VORLIEGENDER TEXTAUSZUG:
"""

Das FA beantragt, das angefochtene Urteil aufzuheben, soweit es den Abzug von Aufwendungen für den Unterhalt der Kinder zulasse, und die Revision der Kläger zurückzuweisen.

Die Kläger beantragen, unter Aufhebung des angefochtenen Urteils die Einkommensteuer für 1992 auf ... DM festzusetzen, und die Revision des FA zurückzuweisen.

Das angefochtene Urteil verletze § 10 Abs. 3 Nr. 2 EStG 1990. Durch den Antrag auf Pflichtversicherung nach § 2 Abs. 1 AVG unterliege der Kläger der gesetzlichen Rentenversicherung als Pflichtversicherter. Hinsichtlich der von 1990 bis 1992 geltenden Gesetzesfassung kämen das FA und das FG aufgrund der enumerativen Fassung des § 10 Abs. 3 Nr. 2 Satz 2 Buchst. a EStG 1990 zu der Ansicht, daß allein schon das Vorliegen einer Versorgungszusage ohne eigene Beitragsleistung nach Doppelbuchst. cc zu einer Kürzung des Vorwegabzugs führe.

Diese nur dem Wortlaut folgende Auslegung widerspreche erkennbar Sinn und Zweck des Gesetzes. Aus dem Vergleich zu den bis 1989 und ab 1993 geltenden Gesetzesfassungen ergebe sich, daß die Personen, die in der gesetzlichen Rentenversicherung pflichtversichert seien und die ihre Beiträge allein trügen, unabhängig von der weiteren Ausgestaltung ihrer Altersvorsorge Anspruch auf den Sonderausgaben-Vorwegabzug hätten.

 

Entscheidungsgründe

II. Die Revision des FA ist begründet (§ 126 Abs. 3 Nr. 1 der Finanzgerichtsordnung --FGO--). Die Kläger dürfen die an die beiden Kinder geleisteten Unterhaltsaufwendungen nicht als außergewöhnliche Belastung abziehen.

1. Voraussetzung für die steuerliche Berücksichtigung der einem Steuerpflichtigen zwangsläufig erwachsenden Aufwendungen für den Unterhalt einer Person, für die weder der Steuerpflichtige noch eine andere Person Anspruch auf einen Kinderfreibetrag hat, ist nach § 33a Abs. 1 Satz 2 EStG 1990 in der hier anzuwendenden Fassung der Bekanntmachung vom 7. September 1990 (BGBl I, 1898, BGBl I 1991, 808) u.a., daß die unterhaltene Person kein oder nur ein geringes Vermögen besitzt.

"""

AUFGABENSTELLUNG: Führen Sie bitte den obigen Urteilsauszug zur Einkommensteuer 1992 im Anschluss an seinen letzten Satz fort.

DATENAUSZUG:
"""

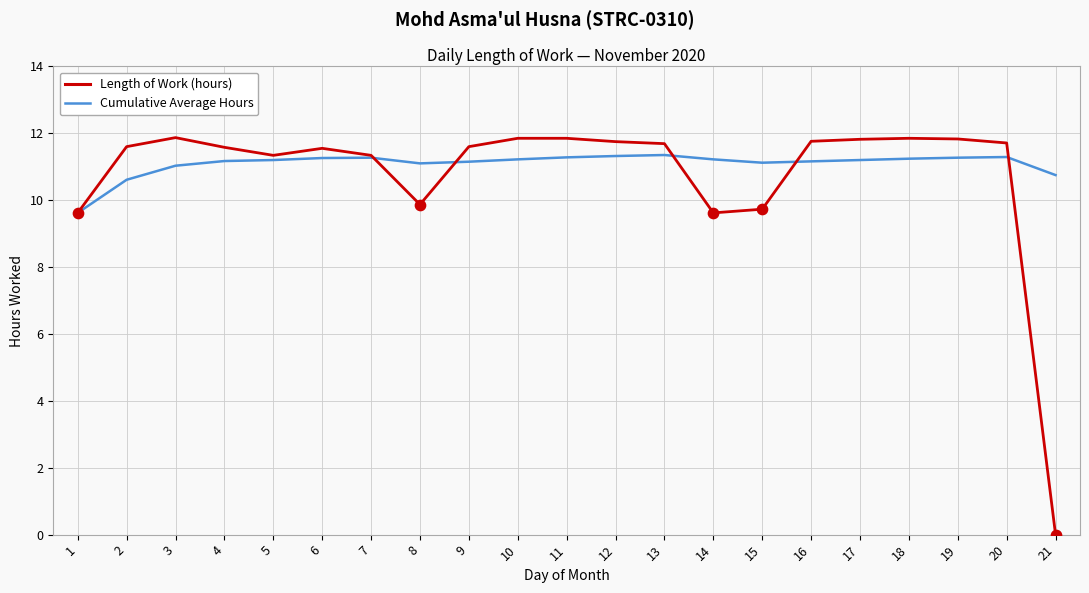

Is the value of Cumulative Average Hours at 6 greater than the value of Length of Work (hours) at 9?

No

"""

LÖSUNG ZUR AUFGABE:
In dem Urteil vom 4. April 1986 III R 19/85 (BFHE 148, 132, BStBl II 1987, 127) hat der III. Senat des Bundesfinanzhofs (BFH) ein Barvermögen von gut 3 000 DM als jedenfalls noch gering bezeichnet. Er hat dahinstehen lassen, ob die darüber wesentlich hinausgehende Auffassung der Finanzverwaltung zutrifft, die --seit dem Jahre 1975 unverändert (vgl. Abschn. 67 Abs. 2 Satz 4 der Lohnsteuer-Richtlinien --LStR-- 1975; bis dahin galt ein Betrag von 15 000 DM) --ein Vermögen von bis zu 30 000 DM "in der Regel" als ein noch geringes Vermögen ansieht (vgl. Abschn. 190 Abs. 4 EStR; Abschn. 96 Abs. 4 Sätze 4 und 5 LStR 1993). In dem BFH-Urteil vom 14. August 1997 III R 68/96 (BFHE 184, 315, BStBl II 1998, 241) vertritt der III. Senat --allerdings als obiter dictum-- die Ansicht, daß trotz der seit 1975 eingetretenen Geldentwertung ein Betrag von 30 000 DM nicht die Grenze unterschreite, bis zu der nach § 33a Abs. 1 Satz 2 EStG in dem Streitjahr 1991 Vermögen als gering unberücksichtigt zu bleiben habe. Ein solches Vermögen mache immerhin ein Mehrfaches des zur Sicherung des Existenzminimums jährlich Benötigten aus und stelle allemal einen "Notgroschen" dar, der den Unterhaltsberechtigten in die Lage versetze, eine unvorhergesehene Bedarfslage aus eigener Kraft zu bewältigen. Auch bestehe kein "unerträglicher" Widerspruch zwischen der Strenge, mit der das Gesetz vorschreibe, Vermögen zu berücksichtigen, und der relativ großzügig geregelten Anrechnungsfreiheit von Einkünften und Bezügen bis zu einer Höhe von 4 500 DM (§ 33a Abs. 1 Satz 3 EStG).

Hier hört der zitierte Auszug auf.